Immunohistochemical study of distribution of apolipoproteins E and D in human cerebral beta amyloid deposits.

Several molecules are known to be closely associated with amyloid deposits in human brain. Among these, apolipoproteins such as apolipoproteins E (apo E) and J (apo J) have been found in two neuropathological hallmarks of Alzheimer's disease (AD) and cerebral amyloid angiopathy (CAA): senile plaques (SPs) and cerebrovascular amyloid. These apolipoproteins may be implicated in amyloid fibrillogenesis. Apo D is a multiligand-multifunctional glycoprotein present in SPs, as we previously reported. The aim of this work is to study the link between immunolocalization of apo E and apo D in AD and CAA brains. Both apolipoproteins were found in all types of SPs, but apo E was observed more often than apo D in mature plaques.

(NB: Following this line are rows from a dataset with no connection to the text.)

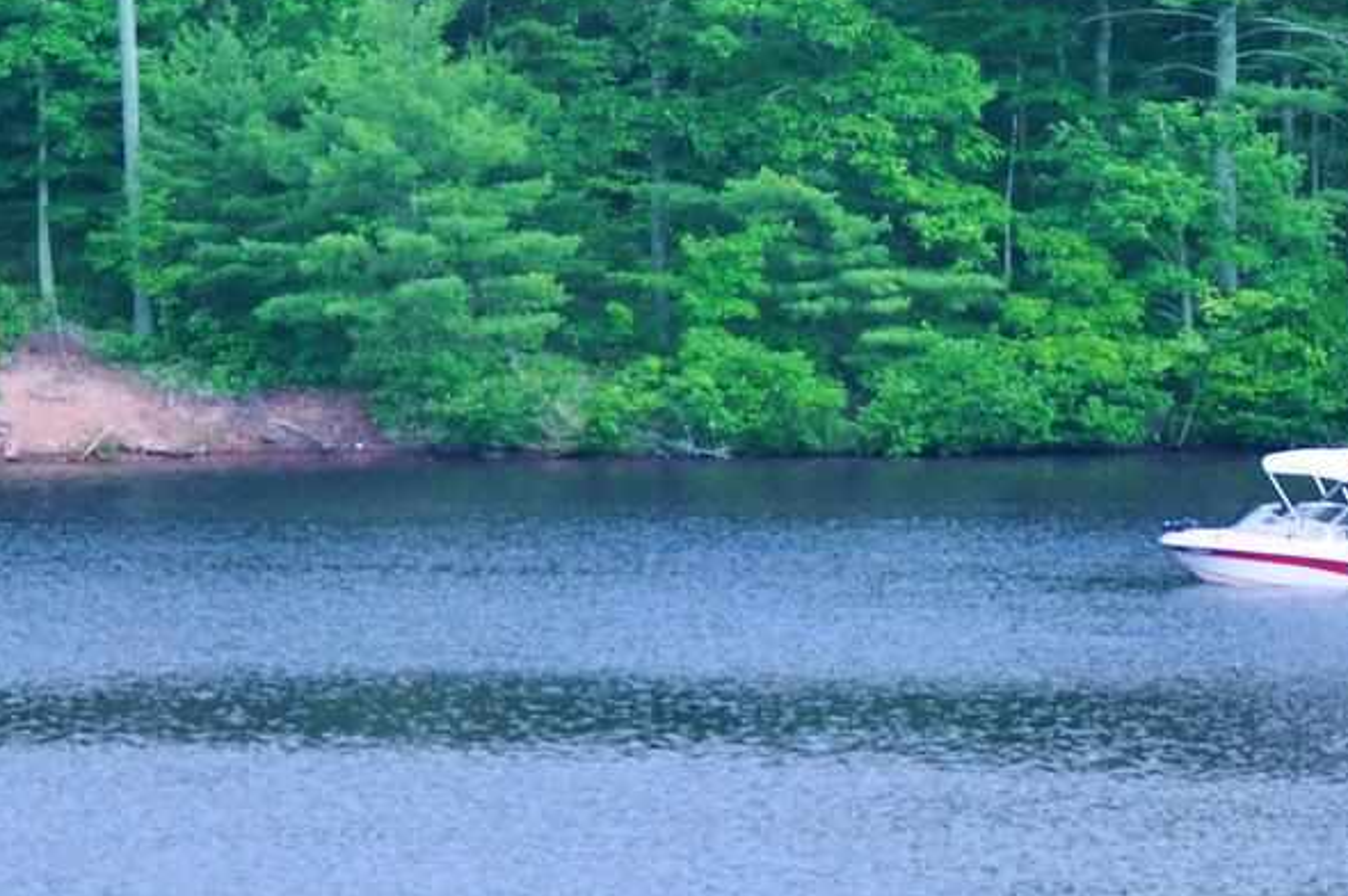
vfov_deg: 2.5
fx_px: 20449
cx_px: 651
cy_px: 462
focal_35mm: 547
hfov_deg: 3.8
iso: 320
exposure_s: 1/125
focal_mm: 105
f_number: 5.6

Whereas apo E is always located overlapping the amyloid core, apo D seems to situate preferably around and near the amyloid. Immunohistochemistry revealed that these apolipoproteins behave differently in cerebral vessels. Apo E labeling in vessels appears mainly linked to amyloid deposits, whereas apo D shows a distribution almost opposite to that of apo E. This could be an indication of the different roles that each apolipoprotein plays in the pathogenesis of amyloid deposition.